Given exercise 1: Set down the passage on the history of Unix and Linux below, everything from "When the media" down to "for the PC!", word for word.

Text:

((

When the media use the phrase "hacker" what they should say is "cracker" – a person who cracks the security and exposes the flaws of computer/security systems. Whilst most crackers will to some extent be hackers, it doesn't follow that all hackers are crackers (although some hackers are completely crackers and should try to get outside more!).

Unix for the PC!

PC image There were a number of attempts to re-create Unix for the IBM-compatible PC. In the early 1980s Santa Cruz Operations and Microsoft collaborated to produce a PC-version of Unix, called Xenix. It was proprietary, like Unix, but because PC's didn't have the power of their minicomputer cousins it never really took off. In the mid-1980s a project was started to produce a free Unix-like operating system, called Minix, but again it never took off because of the problems of developing Minix as a fully-functioning operating system.

The late 1980s saw an explosion in the use of the Internet at universities. There was also a growth in the use of microcomputers by amateurs and student hackers. People wanted the power of a Unix-like system but at the time the only system that was developing for the IBM PC was Microsoft's MS-DOS (Microsoft Disk Operating System). However, the Internet allowed a new way of developing computer programs; many individual computer enthusiasts with a common interest could work collaboratively to develop a new project. One computer hacker in particular was able to grasp this concept – Richard Stallman.

GNU/Linux is born

Gnu logo Richard Stallman is the founder of the Free Software Foundation and the initiator of the GNU Project (GNU – "Gnu's not Unix"). His aim was to develop a free version of Unix. From the mid-1980s onwards he worked to develop free versions of the programming utilities people needed to develop computer systems. The heart of this process was the GNU Public License – a unique approach to licensing software that acknowledged the role of the creator of a program, but allowed others to copy and use the code for free.

By early 1991 Stallman had the various free utilities but he lacked the kernel – the core of the operating system that runs the machine. At this time a 21-year old Finnish computer student, Linus Torvalds, bought an IBM PC. He used Microsoft's MS-DOS for a while, but shortly after obtained a copy of Minix and started playing with it. This was possible because Stallman's GNU-licensed software ran on Minix (all Unix's work in a similar way).

After playing with Minix for a few months Torvalds embarked on writing his own small operating system. Rather than doing it all himself he invited others to join in. This meant that rather than relying on his own resources and abilities the project could be Tux logo developed by involving many people, with many different talents, who could between them wield the time and resources of a large computer corporation (the principle that still underpins many of the Linux-based projects under-way today). Between mid-1991 and early 1994 the Linux OS developed from a minute kernel to a working Unix-like operating system. The Linux kernel was finally released as version 1.0 on March 13th 1994.

))

Stored rows:

((

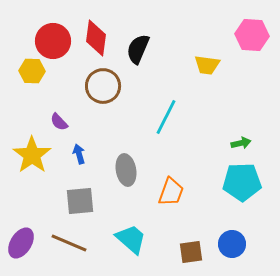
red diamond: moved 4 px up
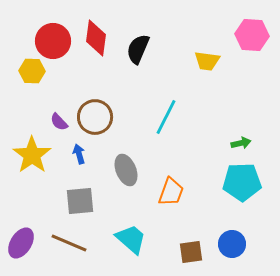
yellow trapezoid: moved 4 px up
brown circle: moved 8 px left, 31 px down
gray ellipse: rotated 12 degrees counterclockwise
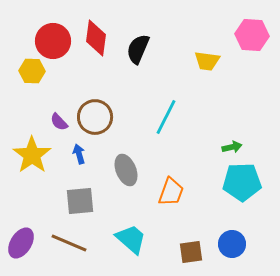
green arrow: moved 9 px left, 4 px down
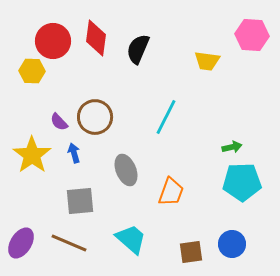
blue arrow: moved 5 px left, 1 px up
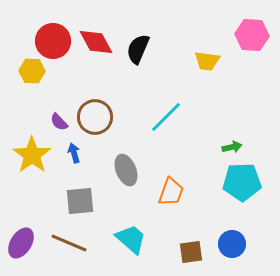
red diamond: moved 4 px down; rotated 36 degrees counterclockwise
cyan line: rotated 18 degrees clockwise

))

Given exercise 2: From the rows above, extract everything from the line containing "blue arrow: moved 5 px left, 1 px up" down to the last line of the rows, both ends included, and leave out the pictures.

Output 1:
When the media use the phrase "hacker" what they should say is "cracker" – a person who cracks the security and exposes the flaws of computer/security systems. Whilst most crackers will to some extent be hackers, it doesn't follow that all hackers are crackers (although some hackers are completely crackers and should try to get outside more!).

Unix for the PC!

Output 2:
blue arrow: moved 5 px left, 1 px up
red diamond: moved 4 px down; rotated 36 degrees counterclockwise
cyan line: rotated 18 degrees clockwise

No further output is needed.